-- Provided passage follows --

The path specified in WORKING_DIR (defined in the scripts) can be the same for all examples. There will be a subfolder that contains the downloaded datasets and a subfolder that contains the processed data for each example.

NAVER LABS Localization datasets (Gangnam Station and Hyundai Department Store)

1) Point WORKING_DIR in the scripts to a location where you want the dataset to be downloaded and processed data to be stored.

2) The datasets consist of 5 scenes, 2 for GangnamStation and 3 for Hyundai Department Store. If you do not want to process all of them, modify the for loops in the scripts. For example, the visual localization challenge in the LTVL workshop (ICCV 2021) only requires B2 from Gangnam and 1F from Hyundai Department Store.

3) Execute the scripts.

cd kapture-localization/pipeline/examples
./run_gangnam.sh
./run_hyundai_dept_store.sh

4) If everything was successful, you should get a file named GangnamStation_LTVL2020_style_result_all_scenes_r2d2_WASF-N8_20k_Resnet101-AP-GeM-LM18.txt in ${WORKING_DIR}/GangnamStation and a file named HyundaiDepartmentStore_LTVL2020_style_result_all_scenes_r2d2_WASF-N8_20k_Resnet101-AP-GeM-LM18.txt in `${WORKING_DIR}/HyundaiDepartmentStore. These files can be uploaded to the benchmark at https://www.visuallocalization.net.

-- Provided passage concluded --

* What is required:
Answer these questions from the dataset instructions:
(a) How many scenes do the datasets have in total, and how many belong to each location?
(b) Which scenes does the LTVL workshop challenge need?
(c) At what website can the result files be uploaded?
Answer using only the instructions text above.

-- Record extracts follows --

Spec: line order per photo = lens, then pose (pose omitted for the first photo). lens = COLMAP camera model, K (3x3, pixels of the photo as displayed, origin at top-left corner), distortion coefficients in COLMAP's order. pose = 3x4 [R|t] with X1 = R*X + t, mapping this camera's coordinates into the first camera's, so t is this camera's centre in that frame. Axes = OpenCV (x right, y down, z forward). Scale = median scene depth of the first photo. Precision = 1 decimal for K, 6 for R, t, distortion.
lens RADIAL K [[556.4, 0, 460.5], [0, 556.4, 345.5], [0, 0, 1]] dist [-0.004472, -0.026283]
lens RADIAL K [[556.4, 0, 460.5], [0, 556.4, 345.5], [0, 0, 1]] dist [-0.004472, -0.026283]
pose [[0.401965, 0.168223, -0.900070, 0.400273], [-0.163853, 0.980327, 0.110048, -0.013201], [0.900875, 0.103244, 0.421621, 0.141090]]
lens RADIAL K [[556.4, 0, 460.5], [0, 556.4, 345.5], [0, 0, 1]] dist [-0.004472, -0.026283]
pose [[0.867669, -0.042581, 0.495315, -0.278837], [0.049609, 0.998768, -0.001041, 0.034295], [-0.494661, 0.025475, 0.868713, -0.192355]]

-- Record extracts concluded --
-- Record extracts follows --

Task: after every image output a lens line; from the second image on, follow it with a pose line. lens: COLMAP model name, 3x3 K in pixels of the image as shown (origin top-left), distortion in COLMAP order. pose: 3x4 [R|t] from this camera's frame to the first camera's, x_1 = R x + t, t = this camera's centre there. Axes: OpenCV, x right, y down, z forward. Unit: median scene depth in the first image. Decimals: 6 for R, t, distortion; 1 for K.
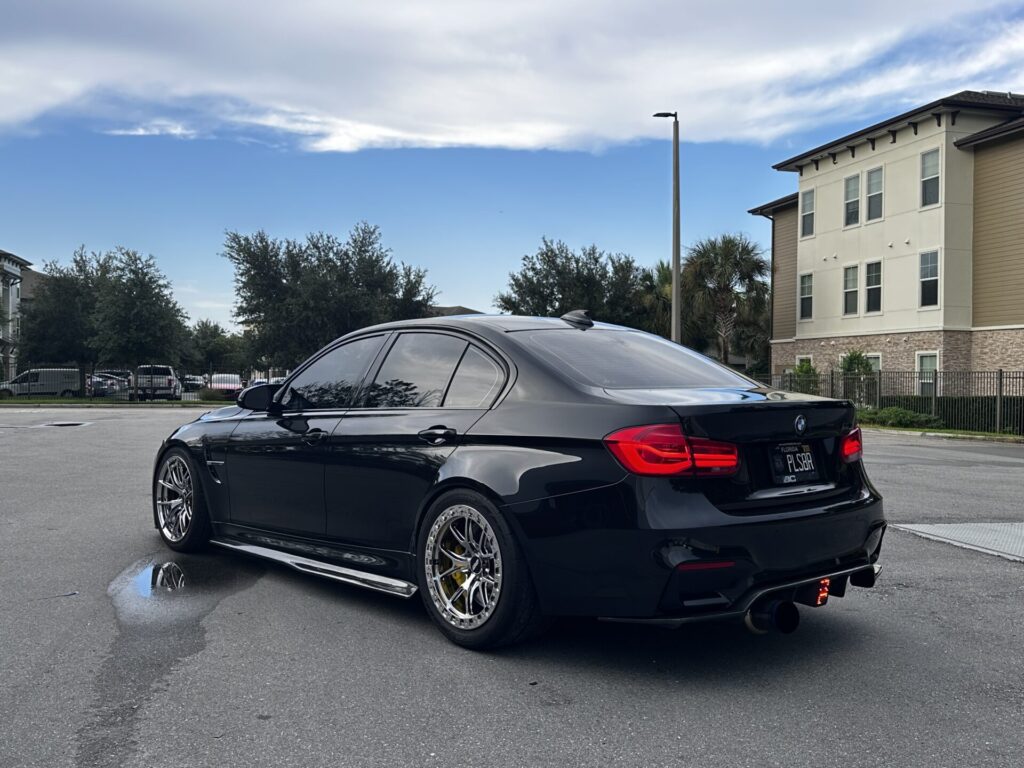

-- Record extracts concluded --

* Output:
(a) Five scenes: 2 for Gangnam Station and 3 for Hyundai Department Store.
(b) B2 from Gangnam and 1F from Hyundai Department Store.
(c) https://www.visuallocalization.net